= Christine Dumitriu Van Saanen =

Christine Dumitriu Van Saanen (1932 - April 2008) was a Romanian-born Canadian writer, educator, engineer and geologist.

==Biography==
The daughter of a Dutch diplomat in Romania, she was born in Bucharest and was educated there and at the Oil & Gas Institute. She came to Canada in 1977. She taught at the École Polytechnique de Montréal and then the Université du Québec à Montréal. From 1982 to 1987, she taught at the University of Calgary. In 1982, she founded the Société littéraire francophone de l'Alberta and served as its president until 1987. She then moved to Ottawa, where she was head of a company specializing in artificial intelligence.

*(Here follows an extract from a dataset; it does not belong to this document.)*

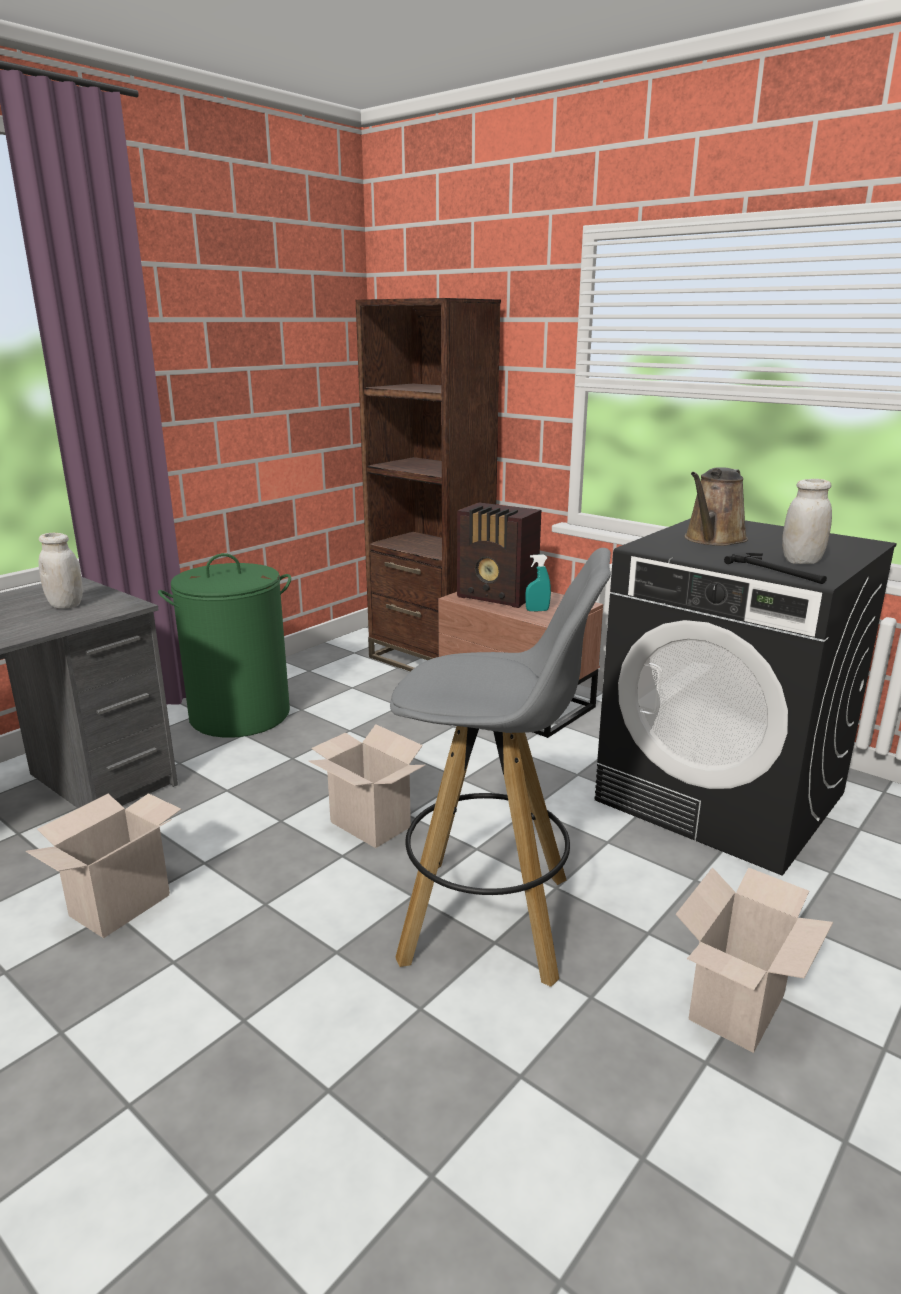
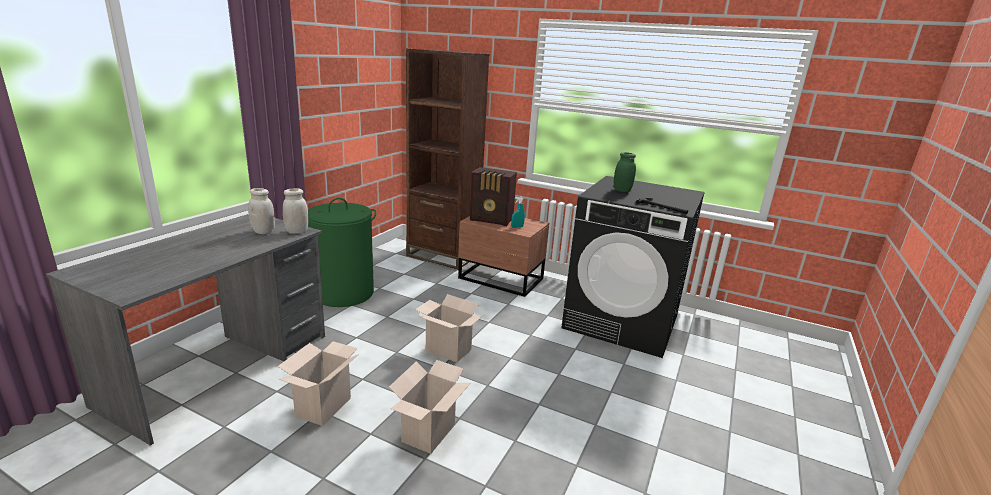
camera: 15 degrees left, 0 degrees up
grey stool [390,548,611,987] -> none
cardboard box [676,867,833,1053] -> cardboard box moved to [389,360,470,454]
brown watering can [684,467,748,546] -> green jar [614,152,636,192]
white jar [782,479,832,564] -> white jar moved to [283,188,308,234]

She moved to Toronto in 1990, where she taught French to members of the public service. In 1992, she founded the Salon du livre de Toronto and served as its director general until 2006. The annual prize awarded by the Salon du livre was named the Prix Christine-Dumitriu-van-Saanen in 1999. Van Saanen also taught at Glendon College at York University.

She published both scientific articles and poetry. Poetry collections included L'Univers est, donc je suis (1998), Mémoires de la Terre (1999), Les Heures sable (2001), La Saga cosmique (2003) and Hommage aux origines de la vie (2006).

Van Saanen died in Toronto at the age of 76 from complications related to cancer.